» Data section:
····················

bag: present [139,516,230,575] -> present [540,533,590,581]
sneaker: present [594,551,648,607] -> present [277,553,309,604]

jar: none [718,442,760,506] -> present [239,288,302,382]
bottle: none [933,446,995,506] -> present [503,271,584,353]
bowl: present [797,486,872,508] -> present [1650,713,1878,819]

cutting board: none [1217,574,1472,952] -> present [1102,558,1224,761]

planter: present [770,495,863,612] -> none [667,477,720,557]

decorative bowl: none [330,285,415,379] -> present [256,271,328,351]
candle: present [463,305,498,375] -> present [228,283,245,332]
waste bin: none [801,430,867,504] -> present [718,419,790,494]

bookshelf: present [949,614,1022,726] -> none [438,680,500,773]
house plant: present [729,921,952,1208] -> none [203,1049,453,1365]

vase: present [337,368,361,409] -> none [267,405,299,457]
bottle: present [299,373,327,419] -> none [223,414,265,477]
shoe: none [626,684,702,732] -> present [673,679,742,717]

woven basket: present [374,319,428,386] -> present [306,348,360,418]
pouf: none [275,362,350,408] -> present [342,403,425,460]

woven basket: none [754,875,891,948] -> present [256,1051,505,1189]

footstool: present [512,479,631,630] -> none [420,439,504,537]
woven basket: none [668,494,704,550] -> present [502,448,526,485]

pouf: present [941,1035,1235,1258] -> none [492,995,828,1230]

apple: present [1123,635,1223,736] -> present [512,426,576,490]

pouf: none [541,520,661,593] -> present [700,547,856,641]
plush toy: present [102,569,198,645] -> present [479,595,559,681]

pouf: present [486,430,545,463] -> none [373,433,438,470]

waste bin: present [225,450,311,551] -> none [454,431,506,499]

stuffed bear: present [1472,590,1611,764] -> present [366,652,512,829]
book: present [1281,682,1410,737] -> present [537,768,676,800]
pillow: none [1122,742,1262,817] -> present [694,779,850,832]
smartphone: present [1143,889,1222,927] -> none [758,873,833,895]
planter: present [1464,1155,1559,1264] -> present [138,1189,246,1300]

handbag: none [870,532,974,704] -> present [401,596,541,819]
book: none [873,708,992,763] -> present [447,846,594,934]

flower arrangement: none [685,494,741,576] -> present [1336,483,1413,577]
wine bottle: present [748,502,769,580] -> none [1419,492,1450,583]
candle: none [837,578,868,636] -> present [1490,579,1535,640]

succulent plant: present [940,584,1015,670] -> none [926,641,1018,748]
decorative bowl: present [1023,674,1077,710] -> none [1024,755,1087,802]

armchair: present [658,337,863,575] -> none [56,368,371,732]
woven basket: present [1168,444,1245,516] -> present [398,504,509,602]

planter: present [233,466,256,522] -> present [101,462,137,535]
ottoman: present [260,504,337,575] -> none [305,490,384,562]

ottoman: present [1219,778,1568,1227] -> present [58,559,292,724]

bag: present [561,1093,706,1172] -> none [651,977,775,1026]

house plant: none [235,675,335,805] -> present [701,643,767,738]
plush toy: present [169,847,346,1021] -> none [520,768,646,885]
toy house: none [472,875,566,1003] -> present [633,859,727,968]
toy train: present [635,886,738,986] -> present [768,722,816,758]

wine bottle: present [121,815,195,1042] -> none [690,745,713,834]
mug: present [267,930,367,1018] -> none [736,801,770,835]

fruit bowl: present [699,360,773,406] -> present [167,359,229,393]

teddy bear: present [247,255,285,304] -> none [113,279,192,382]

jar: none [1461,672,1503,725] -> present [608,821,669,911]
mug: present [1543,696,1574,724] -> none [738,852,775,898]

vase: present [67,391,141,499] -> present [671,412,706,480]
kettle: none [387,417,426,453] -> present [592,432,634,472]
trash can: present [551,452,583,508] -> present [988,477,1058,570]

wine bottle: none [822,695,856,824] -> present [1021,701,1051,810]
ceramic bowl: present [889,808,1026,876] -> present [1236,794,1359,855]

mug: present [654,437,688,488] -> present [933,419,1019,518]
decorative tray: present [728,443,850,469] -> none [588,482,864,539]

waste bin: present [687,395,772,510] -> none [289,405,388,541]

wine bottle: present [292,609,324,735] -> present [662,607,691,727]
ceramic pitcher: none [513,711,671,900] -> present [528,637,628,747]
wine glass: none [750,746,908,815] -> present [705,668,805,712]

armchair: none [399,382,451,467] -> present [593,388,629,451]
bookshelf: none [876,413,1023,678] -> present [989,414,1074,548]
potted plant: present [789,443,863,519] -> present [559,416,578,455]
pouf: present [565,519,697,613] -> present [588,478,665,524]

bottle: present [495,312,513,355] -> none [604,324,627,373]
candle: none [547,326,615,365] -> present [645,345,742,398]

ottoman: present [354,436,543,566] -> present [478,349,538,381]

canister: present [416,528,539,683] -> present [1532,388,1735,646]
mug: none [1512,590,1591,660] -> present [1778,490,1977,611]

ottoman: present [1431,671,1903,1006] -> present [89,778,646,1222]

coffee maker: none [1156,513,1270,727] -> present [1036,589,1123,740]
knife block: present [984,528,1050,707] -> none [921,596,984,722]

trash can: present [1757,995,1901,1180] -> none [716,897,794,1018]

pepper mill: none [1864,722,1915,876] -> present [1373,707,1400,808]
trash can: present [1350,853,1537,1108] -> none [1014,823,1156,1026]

····················

» Task: Using the entries above, give again exactly the lines from the line holding "bag: present [561,1093,706,1172]" through the line holding "decorative tray: present". Include both end lines and nothing else.

» Answer to this task:
bag: present [561,1093,706,1172] -> none [651,977,775,1026]

house plant: none [235,675,335,805] -> present [701,643,767,738]
plush toy: present [169,847,346,1021] -> none [520,768,646,885]
toy house: none [472,875,566,1003] -> present [633,859,727,968]
toy train: present [635,886,738,986] -> present [768,722,816,758]

wine bottle: present [121,815,195,1042] -> none [690,745,713,834]
mug: present [267,930,367,1018] -> none [736,801,770,835]

fruit bowl: present [699,360,773,406] -> present [167,359,229,393]

teddy bear: present [247,255,285,304] -> none [113,279,192,382]

jar: none [1461,672,1503,725] -> present [608,821,669,911]
mug: present [1543,696,1574,724] -> none [738,852,775,898]

vase: present [67,391,141,499] -> present [671,412,706,480]
kettle: none [387,417,426,453] -> present [592,432,634,472]
trash can: present [551,452,583,508] -> present [988,477,1058,570]

wine bottle: none [822,695,856,824] -> present [1021,701,1051,810]
ceramic bowl: present [889,808,1026,876] -> present [1236,794,1359,855]

mug: present [654,437,688,488] -> present [933,419,1019,518]
decorative tray: present [728,443,850,469] -> none [588,482,864,539]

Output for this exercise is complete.